▶ **To do**
Look through the records below for the line with "M326,102L380,156L340,197L287,136Z" and the line with "M663,868L824,1058", then return those lines and all lines between, exactly.

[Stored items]
------------------------------------

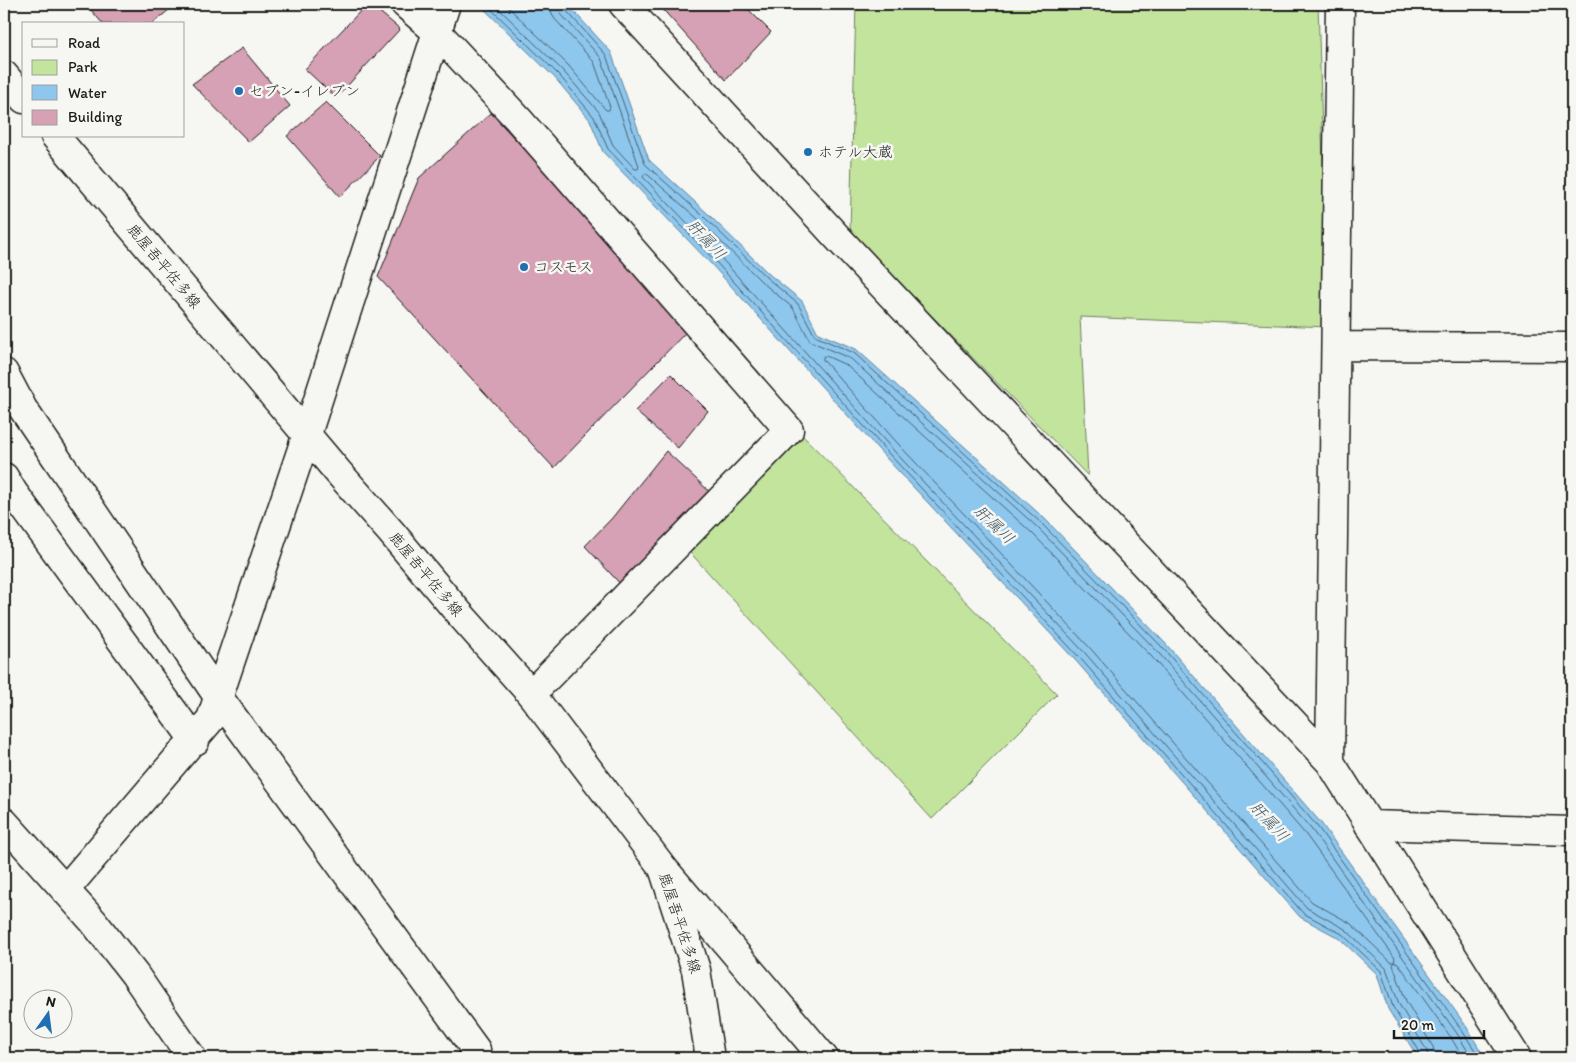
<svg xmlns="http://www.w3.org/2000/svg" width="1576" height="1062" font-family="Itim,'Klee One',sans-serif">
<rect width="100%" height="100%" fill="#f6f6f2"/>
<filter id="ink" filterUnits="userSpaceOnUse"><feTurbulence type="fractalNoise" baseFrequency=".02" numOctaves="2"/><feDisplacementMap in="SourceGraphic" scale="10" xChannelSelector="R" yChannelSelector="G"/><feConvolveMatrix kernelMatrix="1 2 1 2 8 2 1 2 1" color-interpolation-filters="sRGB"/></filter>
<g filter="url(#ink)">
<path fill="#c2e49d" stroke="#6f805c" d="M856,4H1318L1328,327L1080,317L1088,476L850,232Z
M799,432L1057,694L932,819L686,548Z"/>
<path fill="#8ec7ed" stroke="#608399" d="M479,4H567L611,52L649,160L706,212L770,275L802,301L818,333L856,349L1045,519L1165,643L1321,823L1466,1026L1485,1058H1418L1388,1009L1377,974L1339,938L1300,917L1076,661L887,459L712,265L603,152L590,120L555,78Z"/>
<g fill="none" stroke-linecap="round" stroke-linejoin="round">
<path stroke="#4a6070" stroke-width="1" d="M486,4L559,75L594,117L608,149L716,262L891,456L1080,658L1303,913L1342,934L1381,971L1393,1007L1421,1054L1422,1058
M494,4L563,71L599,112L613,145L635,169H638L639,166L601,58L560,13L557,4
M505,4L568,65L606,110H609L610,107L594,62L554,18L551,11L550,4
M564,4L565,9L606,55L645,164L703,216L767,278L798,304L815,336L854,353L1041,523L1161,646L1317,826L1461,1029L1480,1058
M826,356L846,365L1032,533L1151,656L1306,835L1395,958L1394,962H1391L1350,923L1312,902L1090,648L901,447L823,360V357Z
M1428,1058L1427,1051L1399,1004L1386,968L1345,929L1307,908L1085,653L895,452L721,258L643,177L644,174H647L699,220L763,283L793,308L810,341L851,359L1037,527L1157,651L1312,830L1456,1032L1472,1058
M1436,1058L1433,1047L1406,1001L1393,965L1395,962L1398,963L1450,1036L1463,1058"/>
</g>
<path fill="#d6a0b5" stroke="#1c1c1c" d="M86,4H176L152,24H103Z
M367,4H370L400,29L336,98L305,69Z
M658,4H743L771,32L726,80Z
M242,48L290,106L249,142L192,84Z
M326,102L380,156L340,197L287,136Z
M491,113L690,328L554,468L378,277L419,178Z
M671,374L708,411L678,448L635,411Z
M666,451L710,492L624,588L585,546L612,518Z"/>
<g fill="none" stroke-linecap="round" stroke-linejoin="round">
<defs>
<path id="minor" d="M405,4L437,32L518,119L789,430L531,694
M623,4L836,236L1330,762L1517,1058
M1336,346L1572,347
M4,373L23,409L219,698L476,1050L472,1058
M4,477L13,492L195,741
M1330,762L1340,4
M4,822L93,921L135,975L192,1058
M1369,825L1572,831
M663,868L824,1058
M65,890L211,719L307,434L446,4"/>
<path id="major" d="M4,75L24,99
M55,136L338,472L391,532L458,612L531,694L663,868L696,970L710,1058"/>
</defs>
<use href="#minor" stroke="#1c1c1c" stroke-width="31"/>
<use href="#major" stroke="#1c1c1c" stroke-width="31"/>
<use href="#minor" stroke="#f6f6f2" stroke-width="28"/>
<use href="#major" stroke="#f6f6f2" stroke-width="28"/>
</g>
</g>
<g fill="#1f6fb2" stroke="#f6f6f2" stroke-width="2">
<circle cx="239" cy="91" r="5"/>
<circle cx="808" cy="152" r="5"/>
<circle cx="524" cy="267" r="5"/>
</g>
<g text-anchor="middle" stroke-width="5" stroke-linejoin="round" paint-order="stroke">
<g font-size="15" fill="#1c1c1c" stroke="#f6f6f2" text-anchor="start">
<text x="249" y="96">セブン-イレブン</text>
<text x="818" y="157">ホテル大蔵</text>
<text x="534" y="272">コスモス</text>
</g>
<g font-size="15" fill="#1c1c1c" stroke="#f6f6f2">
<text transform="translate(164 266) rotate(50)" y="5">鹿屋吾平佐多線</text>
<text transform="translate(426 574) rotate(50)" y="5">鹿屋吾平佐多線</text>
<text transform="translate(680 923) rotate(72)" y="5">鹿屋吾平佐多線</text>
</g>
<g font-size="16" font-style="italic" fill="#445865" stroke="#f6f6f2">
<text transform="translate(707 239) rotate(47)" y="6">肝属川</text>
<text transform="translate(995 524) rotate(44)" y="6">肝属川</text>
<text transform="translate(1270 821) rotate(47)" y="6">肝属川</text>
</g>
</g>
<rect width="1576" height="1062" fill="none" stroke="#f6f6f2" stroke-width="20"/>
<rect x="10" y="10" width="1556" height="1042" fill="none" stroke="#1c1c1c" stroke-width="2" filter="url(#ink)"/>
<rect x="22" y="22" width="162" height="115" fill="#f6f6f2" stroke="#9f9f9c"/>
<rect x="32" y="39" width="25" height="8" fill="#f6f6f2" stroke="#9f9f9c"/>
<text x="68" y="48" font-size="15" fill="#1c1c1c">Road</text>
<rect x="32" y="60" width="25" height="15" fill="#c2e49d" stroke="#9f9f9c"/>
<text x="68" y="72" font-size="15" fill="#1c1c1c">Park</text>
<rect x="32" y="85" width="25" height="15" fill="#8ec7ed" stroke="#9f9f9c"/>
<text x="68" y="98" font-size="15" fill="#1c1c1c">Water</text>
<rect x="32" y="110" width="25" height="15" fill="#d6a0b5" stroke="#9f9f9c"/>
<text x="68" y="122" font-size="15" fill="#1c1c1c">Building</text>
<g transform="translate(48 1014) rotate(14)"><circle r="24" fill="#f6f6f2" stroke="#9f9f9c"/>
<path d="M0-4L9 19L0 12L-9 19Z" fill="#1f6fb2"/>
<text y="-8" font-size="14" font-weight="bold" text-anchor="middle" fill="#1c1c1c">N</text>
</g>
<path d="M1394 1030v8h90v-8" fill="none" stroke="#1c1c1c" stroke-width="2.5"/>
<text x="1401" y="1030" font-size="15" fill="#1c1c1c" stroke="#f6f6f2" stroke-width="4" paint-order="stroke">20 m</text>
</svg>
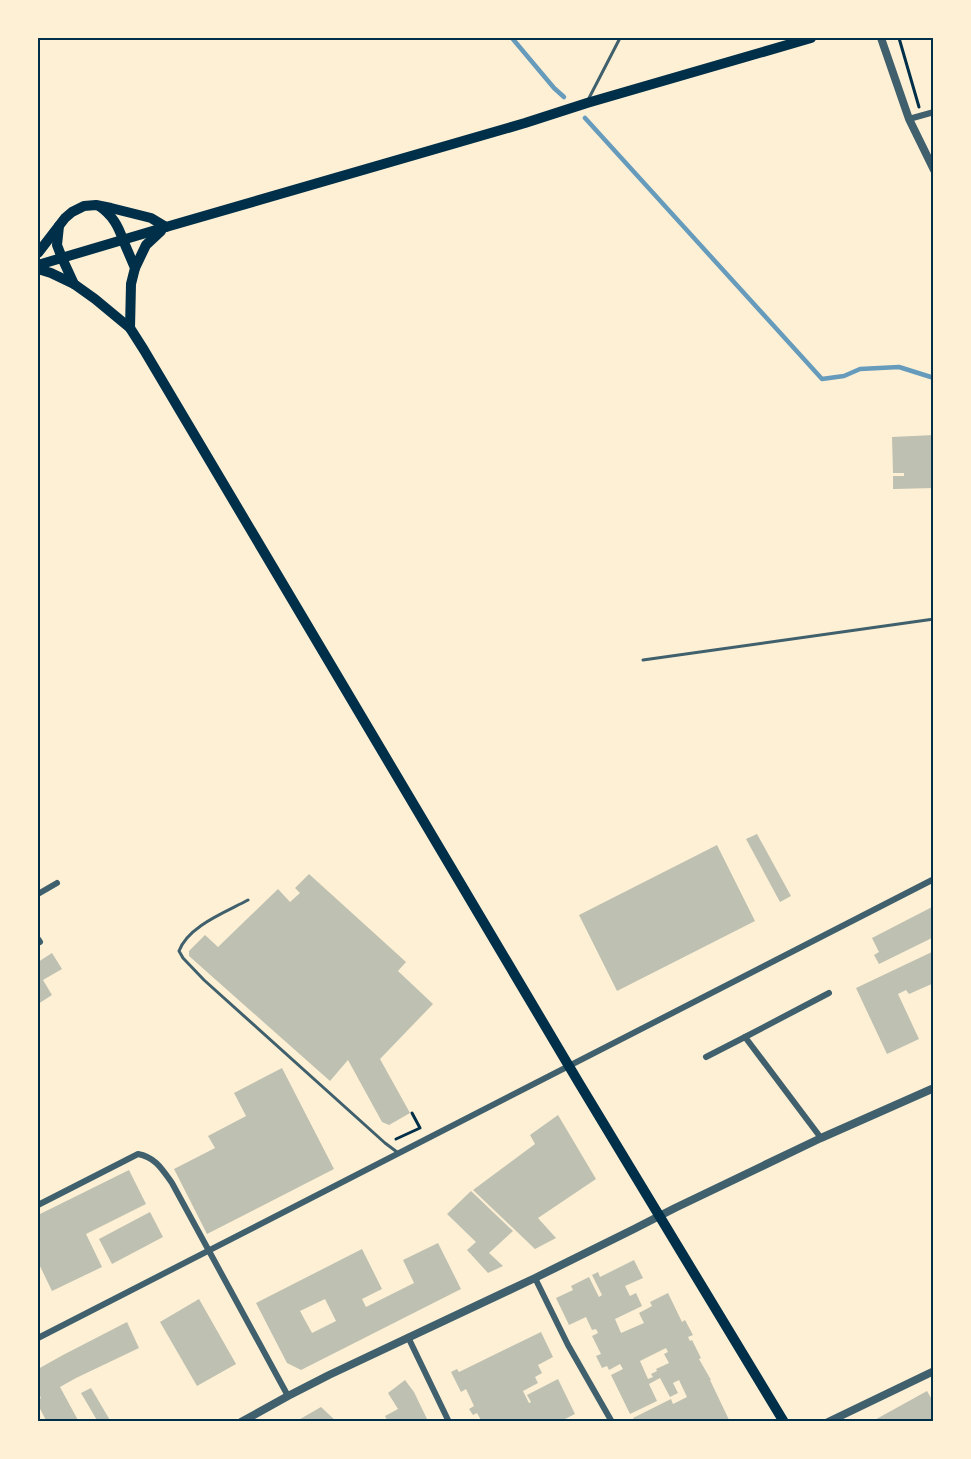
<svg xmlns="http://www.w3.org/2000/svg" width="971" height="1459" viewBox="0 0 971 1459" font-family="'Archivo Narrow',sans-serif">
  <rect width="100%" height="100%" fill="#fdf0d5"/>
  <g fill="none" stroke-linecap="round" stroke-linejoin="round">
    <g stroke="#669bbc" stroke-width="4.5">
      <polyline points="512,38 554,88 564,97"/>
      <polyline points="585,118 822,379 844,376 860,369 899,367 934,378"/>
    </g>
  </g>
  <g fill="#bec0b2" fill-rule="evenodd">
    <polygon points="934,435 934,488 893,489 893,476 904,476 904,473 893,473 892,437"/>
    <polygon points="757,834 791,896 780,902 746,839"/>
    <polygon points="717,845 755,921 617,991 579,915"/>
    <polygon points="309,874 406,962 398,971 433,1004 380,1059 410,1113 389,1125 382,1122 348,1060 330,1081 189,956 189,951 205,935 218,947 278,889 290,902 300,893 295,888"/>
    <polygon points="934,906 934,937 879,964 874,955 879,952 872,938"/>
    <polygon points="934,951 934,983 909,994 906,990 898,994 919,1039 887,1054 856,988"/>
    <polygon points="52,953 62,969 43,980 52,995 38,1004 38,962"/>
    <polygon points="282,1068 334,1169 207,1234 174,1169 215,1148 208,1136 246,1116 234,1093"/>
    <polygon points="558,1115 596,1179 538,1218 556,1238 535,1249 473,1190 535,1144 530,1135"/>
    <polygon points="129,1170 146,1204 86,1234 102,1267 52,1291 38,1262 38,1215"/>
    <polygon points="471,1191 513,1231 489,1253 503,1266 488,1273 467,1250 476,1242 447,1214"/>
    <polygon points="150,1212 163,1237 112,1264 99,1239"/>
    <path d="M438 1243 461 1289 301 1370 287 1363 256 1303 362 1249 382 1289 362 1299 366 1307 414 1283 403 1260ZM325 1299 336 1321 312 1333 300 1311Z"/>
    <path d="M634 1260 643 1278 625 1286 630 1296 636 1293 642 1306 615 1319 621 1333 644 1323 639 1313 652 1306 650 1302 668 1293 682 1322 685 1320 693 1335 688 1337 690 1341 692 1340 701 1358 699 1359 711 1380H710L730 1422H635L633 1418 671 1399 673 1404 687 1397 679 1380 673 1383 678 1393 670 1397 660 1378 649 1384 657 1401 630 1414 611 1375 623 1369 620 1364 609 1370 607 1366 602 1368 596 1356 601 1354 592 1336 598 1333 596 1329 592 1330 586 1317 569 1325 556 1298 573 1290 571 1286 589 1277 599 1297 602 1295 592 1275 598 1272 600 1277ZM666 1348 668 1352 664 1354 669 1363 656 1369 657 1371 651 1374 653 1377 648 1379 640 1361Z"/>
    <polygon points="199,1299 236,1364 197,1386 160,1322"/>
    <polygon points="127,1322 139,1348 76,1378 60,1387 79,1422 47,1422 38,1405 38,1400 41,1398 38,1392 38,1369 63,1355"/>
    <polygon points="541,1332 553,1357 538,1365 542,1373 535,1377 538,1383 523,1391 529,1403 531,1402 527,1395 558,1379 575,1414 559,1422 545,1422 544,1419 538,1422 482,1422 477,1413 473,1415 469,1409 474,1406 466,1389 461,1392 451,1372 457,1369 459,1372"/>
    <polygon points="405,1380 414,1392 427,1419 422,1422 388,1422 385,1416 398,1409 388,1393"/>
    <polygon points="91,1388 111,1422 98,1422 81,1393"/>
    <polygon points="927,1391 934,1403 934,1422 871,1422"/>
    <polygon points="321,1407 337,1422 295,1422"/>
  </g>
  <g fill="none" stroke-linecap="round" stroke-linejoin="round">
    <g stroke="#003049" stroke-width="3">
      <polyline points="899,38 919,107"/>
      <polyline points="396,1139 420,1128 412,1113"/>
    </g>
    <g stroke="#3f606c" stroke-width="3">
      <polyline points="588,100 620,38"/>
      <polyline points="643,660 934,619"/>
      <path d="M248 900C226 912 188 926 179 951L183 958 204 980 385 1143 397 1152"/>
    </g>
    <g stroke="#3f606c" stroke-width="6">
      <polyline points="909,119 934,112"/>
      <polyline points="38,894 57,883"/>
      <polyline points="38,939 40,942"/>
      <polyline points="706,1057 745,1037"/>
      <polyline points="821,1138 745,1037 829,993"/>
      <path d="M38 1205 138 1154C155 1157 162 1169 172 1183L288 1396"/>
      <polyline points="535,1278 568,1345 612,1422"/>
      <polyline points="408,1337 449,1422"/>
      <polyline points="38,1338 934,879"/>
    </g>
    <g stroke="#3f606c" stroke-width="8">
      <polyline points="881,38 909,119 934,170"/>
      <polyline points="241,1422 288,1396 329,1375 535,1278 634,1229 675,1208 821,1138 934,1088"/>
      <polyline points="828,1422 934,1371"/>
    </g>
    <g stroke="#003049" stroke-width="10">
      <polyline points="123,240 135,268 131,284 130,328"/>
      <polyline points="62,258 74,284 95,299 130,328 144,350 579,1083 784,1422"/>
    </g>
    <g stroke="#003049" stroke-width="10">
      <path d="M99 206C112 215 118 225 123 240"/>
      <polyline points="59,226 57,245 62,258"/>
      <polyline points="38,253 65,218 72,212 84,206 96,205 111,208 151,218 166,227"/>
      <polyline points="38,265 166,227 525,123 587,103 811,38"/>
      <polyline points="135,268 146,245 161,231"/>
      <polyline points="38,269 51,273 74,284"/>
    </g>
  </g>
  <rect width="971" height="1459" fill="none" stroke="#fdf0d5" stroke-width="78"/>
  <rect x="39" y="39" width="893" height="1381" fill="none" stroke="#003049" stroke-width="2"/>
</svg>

------------------------------------

▶ **Task solution**
M326,102L380,156L340,197L287,136Z
M491,113L690,328L554,468L378,277L419,178Z
M671,374L708,411L678,448L635,411Z
M666,451L710,492L624,588L585,546L612,518Z"/>
<g fill="none" stroke-linecap="round" stroke-linejoin="round">
<defs>
<path id="minor" d="M405,4L437,32L518,119L789,430L531,694
M623,4L836,236L1330,762L1517,1058
M1336,346L1572,347
M4,373L23,409L219,698L476,1050L472,1058
M4,477L13,492L195,741
M1330,762L1340,4
M4,822L93,921L135,975L192,1058
M1369,825L1572,831
M663,868L824,1058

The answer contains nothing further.